Pre-Ingest – Learn @ Scholars Portal

The final step in processing your born-digital materials is getting them ready for ingest into Archivematica. Here are some things you can do to gather all of the information you will need once you begin the ingest process.

Determining the scope of the transfer package

package information by unlimicon from the Noun Project

Before you begin uploading your materials to Archivematica you will want to know what the final AIP and DIP will look like, what the scope of each transfer package will be, and how many transfers you are planning on making. A single fonds can consist of one or multiple transfer packages, depending on the nature of the fonds, its size, and how you are planning to provide access to the materials.

Planning the number and scope of the transfers you create is also important should you wish to take advantage of Archivematica’s automated workflow for uploading DIPs directly to AtoM. If using AtoM for access, each individual transfer should generally contain objects for a single level of description, such as a file or series. Archivematica will take these objects and attach them as items nested underneath the chosen description in AtoM. A DIP can also always be created by Archivematica, downloaded from storage, and uploaded to AtoM manually. Similarly, it would be possible to direct a larger set of access copies to AtoM as a DIP, and then re-arrange these appropriately in AtoM, though this may be labour-intensive depending on the extent of the DIP.

Remember that a transfer’s structure can be rearranged even after the materials have been transferred to Archivematica through the use of the appraisal tab. You can drag and drop digital objects from one or several different backlogged transfers into new directories to create an entirely restructured transfer.

Mapping descriptive metadata to DublinCore

Tag by Yuri Mazursky from the Noun Project

In preparation for ingest you will want to begin thinking about how to map your descriptive metadata to the fifteen properties of the simple DublinCore element set. This metadata should be formatted in simple DublinCore, and can be entered using Archivematica’s template or uploaded as a separate metadata.csv file. Something to keep in mind is that Archivematica’s template doesn’t allow for repeated elements but CSV import does. If you want to, for example, have multiple identifiers you will need to upload a metadata.csv file. Furthermore, additional metadata import is possible via extended DublinCore and custom fields using the CSV method.

Mapping rights metadata to PREMIS

Archivematica allows for the entry or import of rights metadata conforming to the PREMIS preservation metadata standard. PREMIS enables rights information and access restrictions to be both granular and machine-readable by defining four different kinds of rights “bases” – Copyright, Statute rights, License rights, and Other rights (such as a donor agreement) – which can be combined and applied to multiple or single digital objects at the transfer or item level. You can add PREMIS rights data for an entire transfer using Archivematica’s built-in template, which includes options for entering donor agreement and policy information.
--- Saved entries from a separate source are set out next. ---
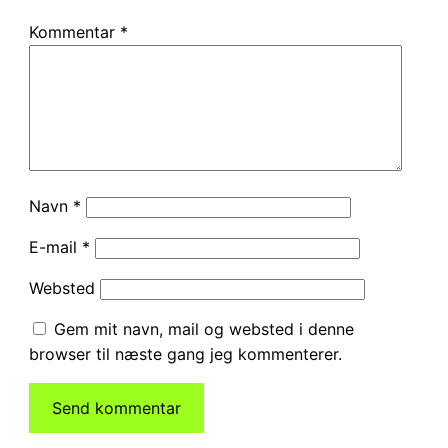
Kommentar
*
Navn
*
E-mail
*
Websted
Gem mit navn, mail og websted i denne
browser til næste gang jeg kommenterer.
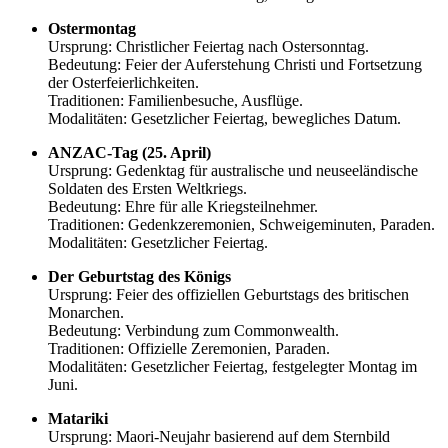
Ostermontag
Ursprung: Christlicher Feiertag nach Ostersonntag.
Bedeutung: Feier der Auferstehung Christi und Fortsetzung
der Osterfeierlichkeiten.
Traditionen: Familienbesuche, Ausflüge.
Modalitäten: Gesetzlicher Feiertag, bewegliches Datum.
ANZAC-Tag (25. April)
Ursprung: Gedenktag für australische und neuseeländische
Soldaten des Ersten Weltkriegs.
Bedeutung: Ehre für alle Kriegsteilnehmer.
Traditionen: Gedenkzeremonien, Schweigeminuten, Paraden.
Modalitäten: Gesetzlicher Feiertag.
Der Geburtstag des Königs
Ursprung: Feier des offiziellen Geburtstags des britischen
Monarchen.
Bedeutung: Verbindung zum Commonwealth.
Traditionen: Offizielle Zeremonien, Paraden.
Modalitäten: Gesetzlicher Feiertag, festgelegter Montag im
Juni.
Matariki
Ursprung: Maori-Neujahr basierend auf dem Sternbild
You can also include object-level rights metadata by importing a rights.csv file along with the transfer.

Gathering Submission Documentation

contracts by Llisole from the Noun Project

As part of the structure of the SIP, along with the original digital objects themselves, there is a folder within the metadata directory called “submissionDocumentation” that stores documentation relating to the acquisition and processing of the objects you are transferring. To prepare for ingest you should gather all relevant documentation that you wish to include, such as donor agreements, transfer forms, photographgs of original media, or accession records to include in the final SIP.

Considering Normalization Rules

File Type by Eucalyp from the Noun Project

Archivematica contains a registry for many file formats, including normalization rules, and during ingest it will attempt to normalize to any formats for which an associated rule exists. Your assessment of the file formats of the materials you have processed, as well as your institution’s plans for providing access, will give you an idea of whether any normalization will be needed and what actions Archivematica may perform. Outdated or proprietary formats may require more specialized normalization rules or different tools, or there may not be a tool available for normalization at all. Archivematica allows for the default rules to be edited according to your needs, as well as for the use of specialized conversion tools as part of your workflow.

There is also the option to use manually normalized files, if you have already created finished preservation and access copies, or if the tools you use cannot be incorporated into Archivematica’s workflow.

Resources

Idea by Takao Umehara from the Noun Project

A Primer on PREMIS and PREMIS Rights

A short blog post from the Bentley Historical library explaining the PREMIS data model, how PREMIS handles rights information, and how it is being used at the Bentley.

Archivematica Ingest Documentation

Archivematica’s official documentation with step-by-step explanations of the ingest process, including adding metadata and rights data, normalization processes, and arrangement using the appraisal tab.

DPC Technology Watch Report: Preservation Metadata (2nd edition)

A detailed DPC report introducing the PREMIS Data Dictionary and how PREMIS can be used as a tool for digital preservation.

Implementing Rights Metadata for Digital Preservation (Paywalled)

This chapter is another overview of PREMIS, but specifically examines how it interacts with Archivematica.

PREMIS Data Dictionary for Preservation Metadata – Version 3.0

The latest version of the PREMIS data dictionary itself.